NASHVILLE, Tenn.-Rubber Workers union members have scored another minor victory by convincing a Bridgestone/Firestone Inc. customer in the tire maker's own backyard to re-examine its tire purchases. Nashville's Metropolitan Transit Authority (MTA) on July 11 suspended its bus tire contract with BFS.
The MTA signed the purchase agreement-covering an estimated 365 tires totaling about $112,000 per year-June 13. But it recently had reason to re-examine the accord, said MTA Executive Director Robert Babbitt.
Uncertainty surrounding the outcome of the United Steelworkers of America's unfair labor practice charges filed against the tire maker, as well as a recent executive order banning government purchases from firms staffed with strikebreakers, prompted the move, according to Mr. Babbitt.
Although a panel of federal appeals court judges in March upheld a ruling overturning President Clinton's strikebreaker executive order, the union is appealing the decision.
In addition, the National Labor Relations Board has ruled that BFS participated in unfair labor practices during its two-year dispute with the union. The tire maker has appealed the NLRB ruling and a hearing is set for Oct. 15.
The MTA needs time to review the relevancy of these ongoing legal battles, Mr. Babbitt said.
``We've frozen (the purchase agreement) for 30 days-not thrown it out-to allow us to investigate whether the executive order or NLRB case has any bearing on it,'' he said.
Until the matter is resolved, he said, competitive bids for any tires needed by the authority will be sought from suppliers other than the Bridgestone Corp. subsidiary.
The transit authority's action marks the second such decision in recent months.
General Motors Corp.'s Saturn Corp. division during the last four months has exchanged about two dozen Firestone-brand tires upon customers' requests. Bridgestone/Firestone has supplied 100 percent of the tires on new Saturns since GM created the division in 1990. The firm in 1995 reportedly supplied Saturn with about 1.2 million tires.

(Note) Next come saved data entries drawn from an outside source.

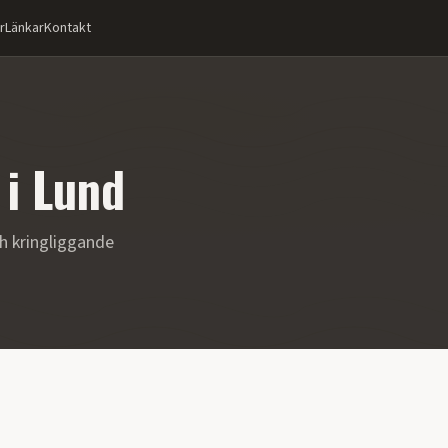
r
Länkar
Kontakt
i
Lund
h kringliggande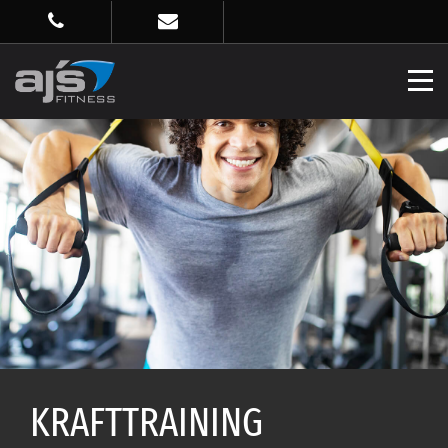
KRAFTTRAINING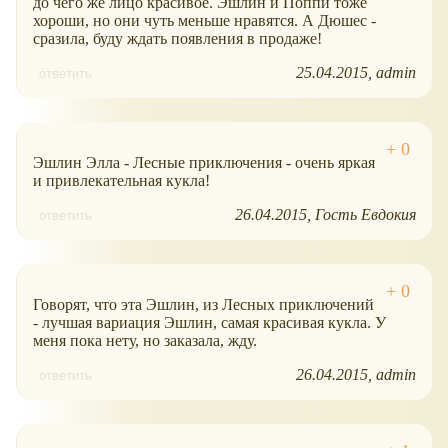
до чего же лицо красивое. Эшлин и Поппи тоже
хороши, но они чуть меньше нравятся. А Дюшес -
сразила, буду ждать появления в продаже!
25.04.2015
admin
ответить
Эшлин Элла - Лесные приключения - очень яркая
и привлекательная кукла!
26.04.2015
Гость Евдокия
ответить
Говорят, что эта Эшлин, из Лесных приключений
- лучшая вариация Эшлин, самая красивая кукла. У
меня пока нету, но заказала, жду.
26.04.2015
admin
ответить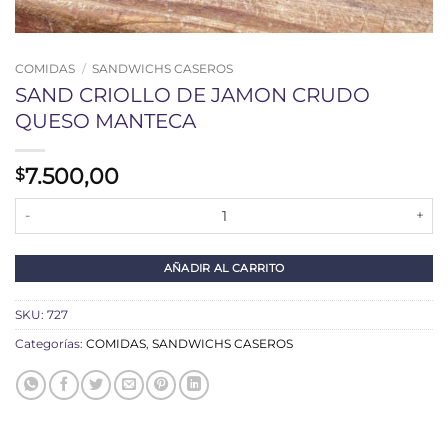
COMIDAS
/
SANDWICHS CASEROS
SAND CRIOLLO DE JAMON CRUDO
QUESO MANTECA
7.500,00
$
SAND CRIOLLO DE JAMON CRUDO QUESO MANTECA cantidad
AÑADIR AL CARRITO
SKU:
727
Categorías:
COMIDAS
,
SANDWICHS CASEROS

A BFS spokesman claimed that an attorney for the USWA-which merged with the United Rubber Workers July 1, 1995-intimidated MTA officials into re-examining their purchase pact with the tire maker. The union, he said, informed MTA officials that the executive order covered the local agency's tire purchases and shouldn't be disregarded because a final ruling hasn't been made.
Bridgestone/Firestone is challenging the MTA's suspension of the two parties' purchase agreement. ``We haven't lost any business with the MTA yet,'' the spokesman said.
However, John Sellers, executive vice president of the Steelworkers' Rubber and Plastics Industry Conference, said the MTA's move ``is a well-deserved slap in the face'' of BFS. ``It means that Bridgestone/Firestone won't be able to put its tires on the buses that carry its U.S. headquarters staff to and from their jobs.''
The MTA's move came one day before the two-year mark of the union's dispute with BFS.
About 600 USWA members commemorated the dispute's ``infamous'' anniversary by storming Bridgestone/Firestone's Nashville headquarters July 12 and demonstrating the following day at more than 1,200 Firestone MasterCare stores.
International unions supporting the USWA planned to march on the Tokyo headquarters of Bridgestone Inc., BFS' parent company, as well as on BFS facilities in Europe and South America.
At a July 1 press conference in Washington, Mr. Sellers said the activities are the latest steps to bring public attention to the USWA's boycott of BFS.
The union's recent boycott activities, he said, include passing out black flags at the Indianapolis 500 and other Indycar racing events. The purpose is to get Bridgestone/Firestone ``black flagged''-i.e. disqualified-for ``outrageous rules violations.''
Meanwhile, both the company and the union have begun running dueling advertisements to preach their messages to consumers.
BFS launched a four-week newspaper ad campaign featuring three of its employees. Themed, ``Our tires go the extra mile because our people do,'' the ads are running in eight newspapers nationwide.
Rubber workers from BFS factories were featured in a half-hour ``infomercial'' the union recently aired on several TV stations to coincide with a print ad campaign depicting several members and how they've been affected by the protracted labor disagreement.
The dispute stems back to July 12, 1994, when about 4,000 union workers struck Bridgestone/Firestone facilities in five cities. In January 1995, the tire maker began hiring what amounted to 2,300 strikebreakers.
Then in May 1995, the union called off its strike against the company, but 488 workers have yet to be recalled.